Building the AI company graph: entity resolution at scale

Connecting companies to their repos, models, papers, and patents requires solving entity resolution across messy public data. Here is how we approach it.

The entity resolution problem

In a generic company database, an entity is a row: name, domain, headquarters, employee count. In an AI-specific intelligence system, an entity is a graph node connected to repositories, models, papers, patents, funding rounds, and team members. The challenge is not storing the data. The challenge is linking it correctly.

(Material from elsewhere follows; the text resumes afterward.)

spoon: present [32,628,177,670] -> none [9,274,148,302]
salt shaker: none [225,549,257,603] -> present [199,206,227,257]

A single AI company might maintain 40 public repositories under three different GitHub organizations, publish models on Hugging Face under a handle that does not match the company name, and have researchers publishing papers under university affiliations. Resolving these connections at scale is a non-trivial engineering problem.

How we approach linking

Claradb uses a combination of deterministic matching, heuristic scoring, and manual review to build the company graph. The deterministic layer handles the easy cases: verified domain links, explicit GitHub organization connections, and Hugging Face organization pages that list company affiliation.

The heuristic layer handles the harder cases: matching paper authors to company employees, connecting unlabeled repositories to organizations based on contributor overlap, and resolving model ownership when the publishing account does not match the company entity.

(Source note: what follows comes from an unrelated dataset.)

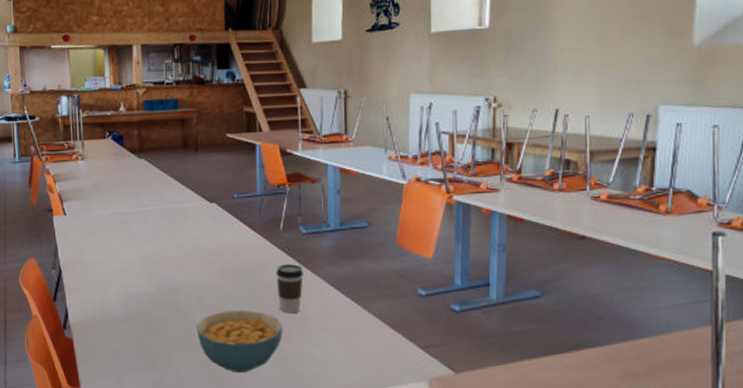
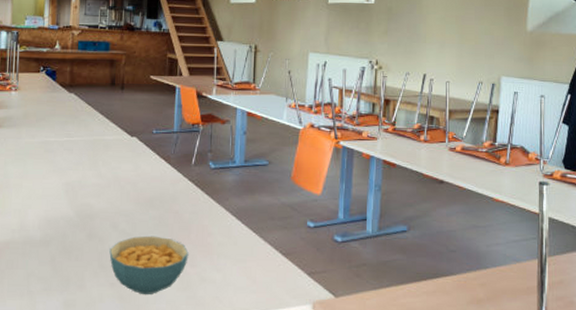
coffee cup: present [275,264,303,313] -> none [185,195,210,240]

// Simplified entity resolution pipeline
const pipeline = {
  deterministic: [
    "domain_match",
    "github_org_verified",
    "hf_org_verified",
  ],
  heuristic: [
    "contributor_overlap",
    "author_affiliation",
    "model_naming_pattern",
  ],
  review: [
    "confidence_below_threshold",
    "conflicting_signals",
    "new_entity_candidates",
  ],
};

Keeping the graph current

The company graph is not a static snapshot. Claradb mirrors public data sources on a regular cadence and re-runs entity resolution when new signals appear. This means a company that publishes a new model or creates a new repository will have that activity reflected in their momentum score within the next update cycle.

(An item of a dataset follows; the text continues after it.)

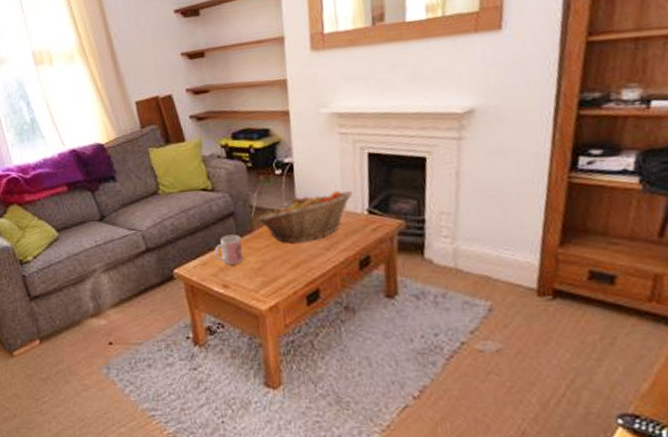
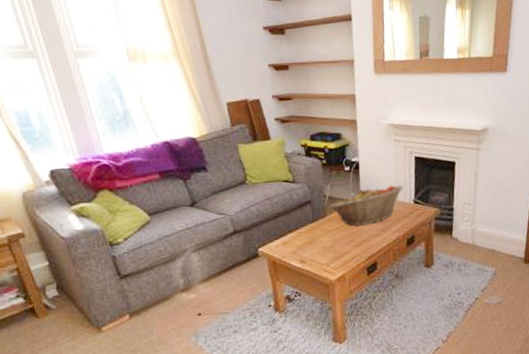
mug: present [214,234,243,265] -> none [293,218,317,244]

The mirroring system is designed to be eventually consistent rather than real-time. The tradeoff is intentional: the product is built for market research cadences, not trading signals. A score that updates daily is more useful for diligence workflows than a score that updates every minute but is noisy.

Where the boundaries are

Entity resolution is never perfect. Claradb is transparent about confidence levels and makes the linking methodology inspectable so users can evaluate the graph quality for themselves. When a connection is uncertain, the profile shows the evidence and lets the analyst decide rather than hiding the ambiguity behind a clean interface.